Before we get to this little-discussed point, let’s cut up some context into bite-sized chunks and have a good old gobble.

So, the Online Safety Act 2023. Theoretically it’s a Pretty Good Thing. You know, it’s hard to feel overly negative about an initiative that tries to stop online content that’s illegal or harmful to kids.

Put it this way: a statement like “we should stop young kids watching porn” is so agreeable that only the nuttiest amongst us could even begin to disagree with it.

Even how the UK government is trying to get companies to comply makes sense, with businesses told to alter algorithms, remove harmful material, and verify user ages, or risk being fined.

Again, on paper, cool. It makes sense. Until we start thinking about the true test of any policy: implementation and enforcement.

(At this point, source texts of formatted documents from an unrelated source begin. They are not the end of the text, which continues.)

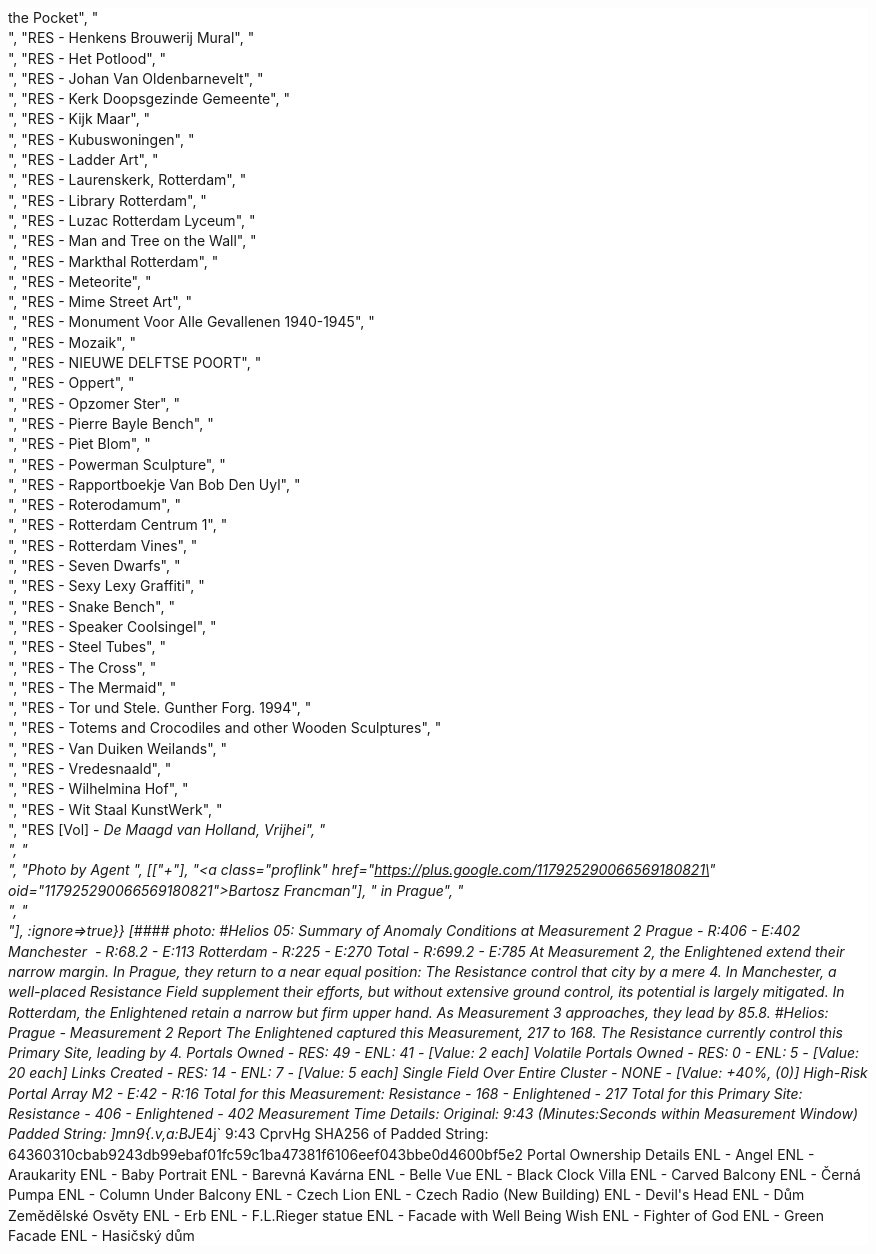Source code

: the Pocket", "<br />", "RES - Henkens Brouwerij Mural", "<br />", "RES - Het Potlood", "<br />", "RES - Johan Van Oldenbarnevelt", "<br />", "RES - Kerk Doopsgezinde Gemeente", "<br />", "RES - Kijk Maar", "<br />", "RES - Kubuswoningen", "<br />", "RES - Ladder Art", "<br />", "RES - Laurenskerk, Rotterdam", "<br />", "RES - Library Rotterdam", "<br />", "RES - Luzac Rotterdam Lyceum", "<br />", "RES - Man and Tree on the Wall", "<br />", "RES - Markthal Rotterdam", "<br />", "RES - Meteorite", "<br />", "RES - Mime Street Art", "<br />", "RES - Monument Voor Alle Gevallenen 1940-1945", "<br />", "RES - Mozaik", "<br />", "RES - NIEUWE DELFTSE POORT", "<br />", "RES - Oppert", "<br />", "RES - Opzomer Ster", "<br />", "RES - Pierre Bayle Bench", "<br />", "RES - Piet Blom", "<br />", "RES - Powerman Sculpture", "<br />", "RES - Rapportboekje Van Bob Den Uyl", "<br />", "RES - Roterodamum", "<br />", "RES - Rotterdam Centrum 1", "<br />", "RES - Rotterdam Vines", "<br />", "RES - Seven Dwarfs", "<br />", "RES - Sexy Lexy Graffiti", "<br />", "RES - Snake Bench", "<br />", "RES - Speaker Coolsingel", "<br />", "RES - Steel Tubes", "<br />", "RES - The Cross", "<br />", "RES - The Mermaid", "<br />", "RES - Tor und Stele. Gunther Forg. 1994", "<br />", "RES - Totems and Crocodiles and other Wooden Sculptures", "<br />", "RES - Van Duiken Weilands", "<br />", "RES - Vredesnaald", "<br />", "RES - Wilhelmina Hof", "<br />", "RES - Wit Staal KunstWerk", "<br />", "RES [Vol] - *De Maagd van Holland, Vrijhei", "<br />", "<br />", "Photo by Agent ", [["+"], "<a class=\"proflink\" href=\"https://plus.google.com/117925290066569180821\" oid=\"117925290066569180821\">Bartosz Francman</a>"], " in Prague", "<br />", "<br />"], :ignore=>true}}
[#### photo: #Helios 05: Summary of Anomaly Conditions at Measurement 2
Prague - R:406 - E:402
Manchester  - R:68.2 - E:113
Rotterdam - R:225 - E:270
Total - R:699.2 - E:785
At Measurement 2, the Enlightened extend their narrow margin. In Prague, they return to a near equal position: The Resistance control that city by a mere 4. In Manchester, a well-placed Resistance Field supplement their efforts, but without extensive ground control, its potential is largely mitigated. In Rotterdam, the Enlightened retain a narrow but firm upper hand. As Measurement 3 approaches, they lead by 85.8.
#Helios: Prague - Measurement 2 Report
The Enlightened captured this Measurement, 217 to 168.
The Resistance currently control this Primary Site, leading by 4.
Portals Owned - RES: 49 - ENL: 41 - [Value: 2 each]
Volatile Portals Owned - RES: 0 - ENL: 5 - [Value: 20 each]
Links Created - RES: 14 - ENL: 7 - [Value: 5 each]
Single Field Over Entire Cluster - NONE - [Value: +40%, (0)]
High-Risk Portal Array M2 - E:42 - R:16
Total for this Measurement:
Resistance - 168 - Enlightened - 217
Total for this Primary Site:
Resistance - 406 - Enlightened - 402
Measurement Time Details:
Original: 9:43 (Minutes:Seconds within Measurement Window)
Padded String: ]mn9{.v,a:BJ*E4j` 9:43 CprvHg
SHA256 of Padded String: 64360310cbab9243db99ebaf01fc59c1ba47381f6106eef043bbe0d4600bf5e2
Portal Ownership Details
ENL - Angel
ENL - Araukarity
ENL - Baby Portrait
ENL - Barevná Kavárna
ENL - Belle Vue
ENL - Black Clock Villa
ENL - Carved Balcony
ENL - Černá Pumpa
ENL - Column Under Balcony
ENL - Czech Lion
ENL - Czech Radio (New Building)
ENL - Devil's Head
ENL - Dům Zemědělské Osvěty
ENL - Erb
ENL - F.L.Rieger statue
ENL - Facade with Well Being Wish
ENL - Fighter of God
ENL - Green Facade
ENL - Hasičský dům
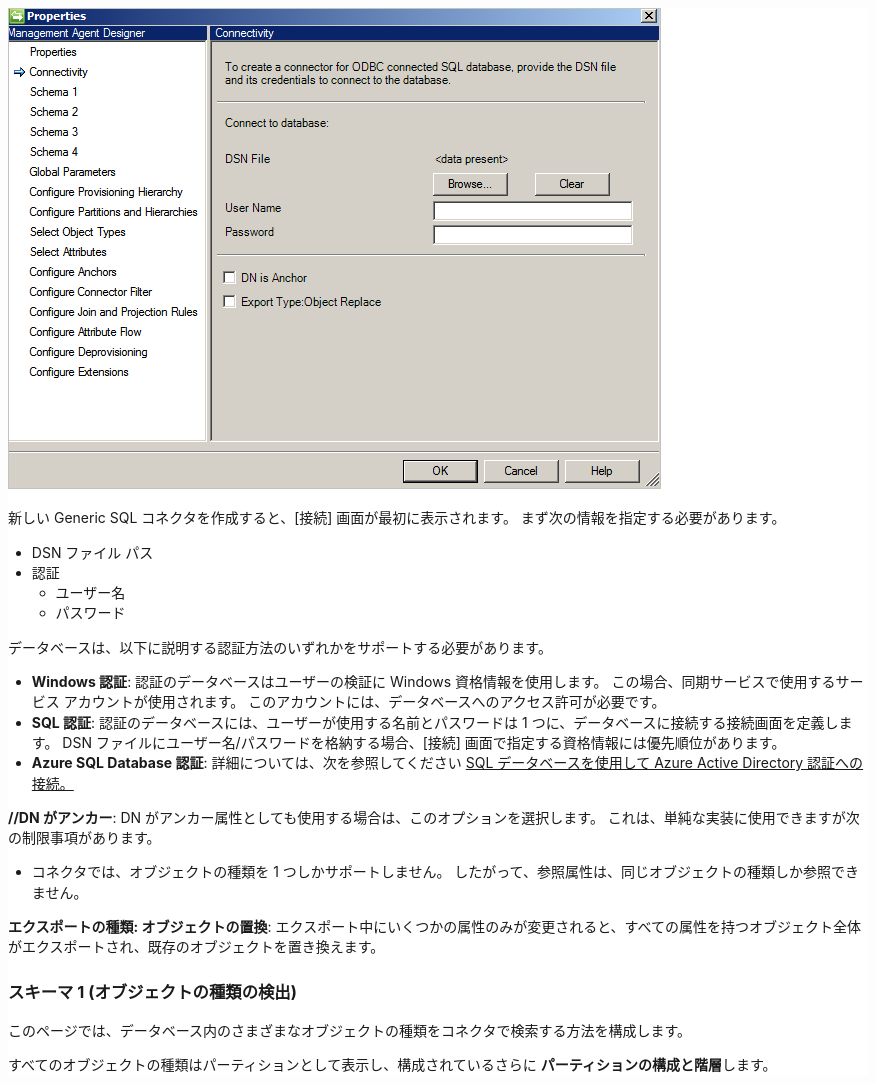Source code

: ![コネクタの作成](./media/active-directory-aadconnectsync-connector-genericsql/connectivity.png)

新しい Generic SQL コネクタを作成すると、[接続] 画面が最初に表示されます。 まず次の情報を指定する必要があります。

- DSN ファイル パス
- 認証
    - ユーザー名
    - パスワード

データベースは、以下に説明する認証方法のいずれかをサポートする必要があります。

- **Windows 認証**: 認証のデータベースはユーザーの検証に Windows 資格情報を使用します。 この場合、同期サービスで使用するサービス アカウントが使用されます。 このアカウントには、データベースへのアクセス許可が必要です。
- **SQL 認証**: 認証のデータベースには、ユーザーが使用する名前とパスワードは 1 つに、データベースに接続する接続画面を定義します。 DSN ファイルにユーザー名/パスワードを格納する場合、[接続] 画面で指定する資格情報には優先順位があります。
- **Azure SQL Database 認証**: 詳細については、次を参照してください [SQL データベースを使用して Azure Active Directory 認証への接続。](sql-database-aad-authentication.md)

**//DN がアンカー**: DN がアンカー属性としても使用する場合は、このオプションを選択します。 これは、単純な実装に使用できますが次の制限事項があります。

-   コネクタでは、オブジェクトの種類を 1 つしかサポートしません。 したがって、参照属性は、同じオブジェクトの種類しか参照できません。

**エクスポートの種類: オブジェクトの置換**: エクスポート中にいくつかの属性のみが変更されると、すべての属性を持つオブジェクト全体がエクスポートされ、既存のオブジェクトを置き換えます。

### スキーマ 1 (オブジェクトの種類の検出)

このページでは、データベース内のさまざまなオブジェクトの種類をコネクタで検索する方法を構成します。

すべてのオブジェクトの種類はパーティションとして表示し、構成されているさらに **パーティションの構成と階層**します。
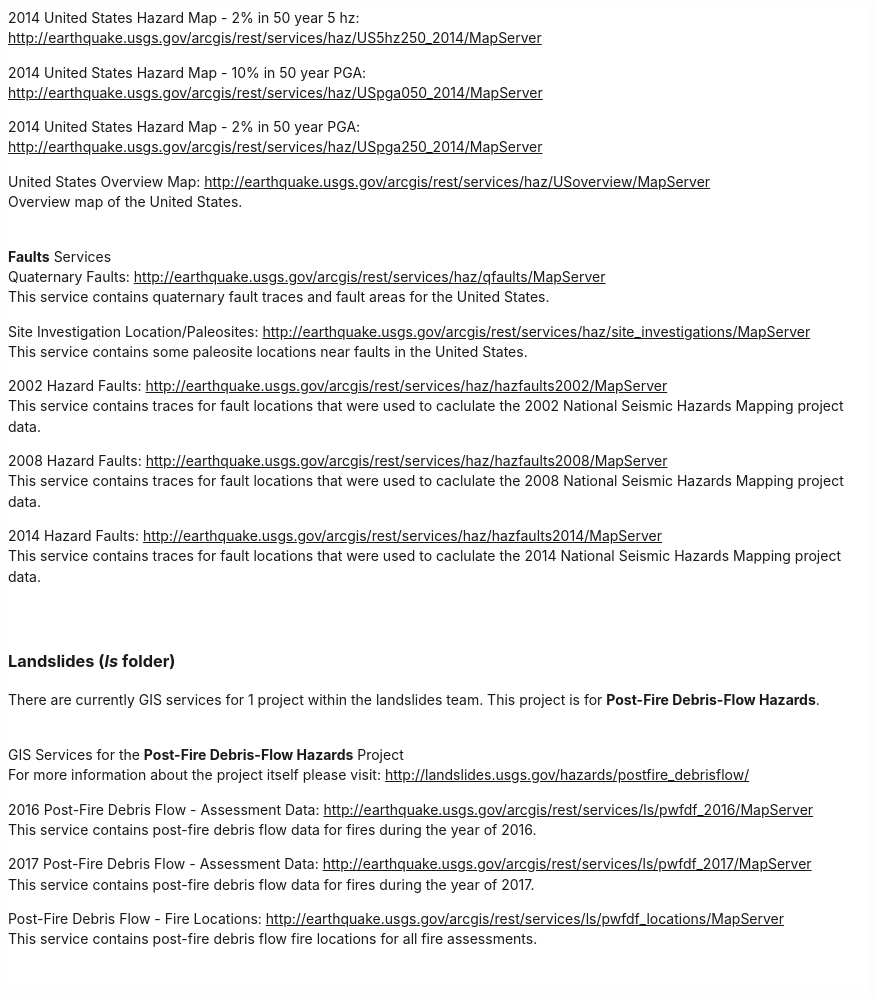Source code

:2014 United States Hazard Map - 2% in 50 year 5 hz: http://earthquake.usgs.gov/arcgis/rest/services/haz/US5hz250_2014/MapServer <br>

2014 United States Hazard Map - 10% in 50 year PGA: http://earthquake.usgs.gov/arcgis/rest/services/haz/USpga050_2014/MapServer <br>
 
2014 United States Hazard Map - 2% in 50 year PGA: http://earthquake.usgs.gov/arcgis/rest/services/haz/USpga250_2014/MapServer <br>

United States Overview Map: http://earthquake.usgs.gov/arcgis/rest/services/haz/USoverview/MapServer <br>
Overview map of the United States. <br><br>

**Faults** Services<br>
Quaternary Faults: http://earthquake.usgs.gov/arcgis/rest/services/haz/qfaults/MapServer <br>
This service contains quaternary fault traces and fault areas for the United States.

Site Investigation Location/Paleosites: http://earthquake.usgs.gov/arcgis/rest/services/haz/site_investigations/MapServer <br>
This service contains some paleosite locations near faults in the United States.

2002 Hazard Faults: http://earthquake.usgs.gov/arcgis/rest/services/haz/hazfaults2002/MapServer <br>
This service contains traces for fault locations that were used to caclulate the 2002 National Seismic Hazards Mapping project data.

2008 Hazard Faults: http://earthquake.usgs.gov/arcgis/rest/services/haz/hazfaults2008/MapServer <br>
This service contains traces for fault locations that were used to caclulate the 2008 National Seismic Hazards Mapping project data.

2014 Hazard Faults: http://earthquake.usgs.gov/arcgis/rest/services/haz/hazfaults2014/MapServer <br>
This service contains traces for fault locations that were used to caclulate the 2014 National Seismic Hazards Mapping project data.<br><br><br>

### Landslides (*ls* folder)
There are currently GIS services for 1 project within the landslides team.  This project is for **Post-Fire Debris-Flow Hazards**.<br> <br>

GIS Services for the **Post-Fire Debris-Flow Hazards** Project <br>
For more information about the project itself please visit: http://landslides.usgs.gov/hazards/postfire_debrisflow/<br>

2016 Post-Fire Debris Flow - Assessment Data: http://earthquake.usgs.gov/arcgis/rest/services/ls/pwfdf_2016/MapServer <br>
This service contains post-fire debris flow data for fires during the year of 2016.

2017 Post-Fire Debris Flow - Assessment Data: http://earthquake.usgs.gov/arcgis/rest/services/ls/pwfdf_2017/MapServer <br>
This service contains post-fire debris flow data for fires during the year of 2017.

Post-Fire Debris Flow - Fire Locations: http://earthquake.usgs.gov/arcgis/rest/services/ls/pwfdf_locations/MapServer <br>
This service contains post-fire debris flow fire locations for all fire assessments.<br><br><br>

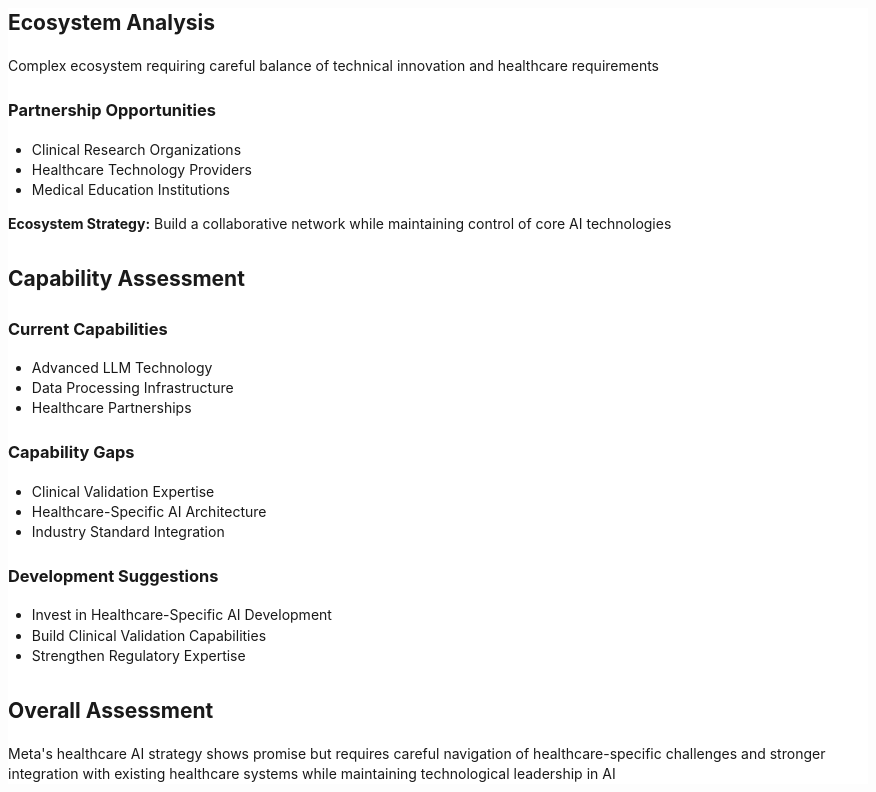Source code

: ## Ecosystem Analysis

Complex ecosystem requiring careful balance of technical innovation and healthcare requirements

### Partnership Opportunities
- Clinical Research Organizations
- Healthcare Technology Providers
- Medical Education Institutions

**Ecosystem Strategy:** Build a collaborative network while maintaining control of core AI technologies

## Capability Assessment

### Current Capabilities
- Advanced LLM Technology
- Data Processing Infrastructure
- Healthcare Partnerships

### Capability Gaps
- Clinical Validation Expertise
- Healthcare-Specific AI Architecture
- Industry Standard Integration

### Development Suggestions
- Invest in Healthcare-Specific AI Development
- Build Clinical Validation Capabilities
- Strengthen Regulatory Expertise

## Overall Assessment

Meta's healthcare AI strategy shows promise but requires careful navigation of healthcare-specific challenges and stronger integration with existing healthcare systems while maintaining technological leadership in AI

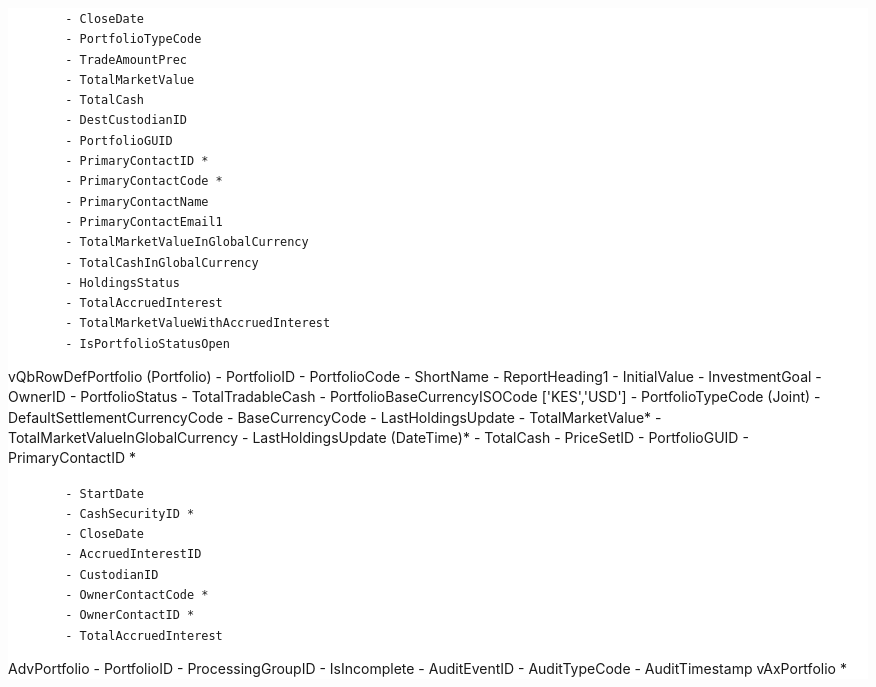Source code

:             - CloseDate
            - PortfolioTypeCode
            - TradeAmountPrec
            - TotalMarketValue
            - TotalCash
            - DestCustodianID
            - PortfolioGUID
            - PrimaryContactID *
            - PrimaryContactCode * 
            - PrimaryContactName
            - PrimaryContactEmail1
            - TotalMarketValueInGlobalCurrency
            - TotalCashInGlobalCurrency
            - HoldingsStatus
            - TotalAccruedInterest
            - TotalMarketValueWithAccruedInterest
            - IsPortfolioStatusOpen

vQbRowDefPortfolio (Portfolio)
            - PortfolioID
            - PortfolioCode
            - ShortName
            - ReportHeading1
            - InitialValue
            - InvestmentGoal
            - OwnerID
            - PortfolioStatus
            - TotalTradableCash
            - PortfolioBaseCurrencyISOCode ['KES','USD']
            - PortfolioTypeCode (Joint)
            - DefaultSettlementCurrencyCode
            - BaseCurrencyCode
            - LastHoldingsUpdate
            - TotalMarketValue*
            - TotalMarketValueInGlobalCurrency
            - LastHoldingsUpdate (DateTime)*
            - TotalCash
            - PriceSetID
            - PortfolioGUID
            - PrimaryContactID *

            - StartDate
            - CashSecurityID *
            - CloseDate
            - AccruedInterestID
            - CustodianID
            - OwnerContactCode *
            - OwnerContactID *
            - TotalAccruedInterest
AdvPortfolio 
            - PortfolioID
            - ProcessingGroupID
            - IsIncomplete
            - AuditEventID
            - AuditTypeCode
            - AuditTimestamp
vAxPortfolio *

Fundamentally, a law is only as good as the system’s ability to ensure people follow it.

For example, it’s easy to declare downloading Severance illegal, but unless you actually have the staff, resources, and legal bandwidth to catch and prosecute pirates, then the law’s not worth the ink it’s written in. It’s more guideline than requirement. People will watch copies of the show safe in the knowledge that nothing bad will happen to them.

The Online Safety Act makes this approach to media piracy look like the work of geniuses. Surely, this law’s implementation involved the UK government shitting the bed and then rolling around in that shit before topping it all off by taking a little leap into a river of shit.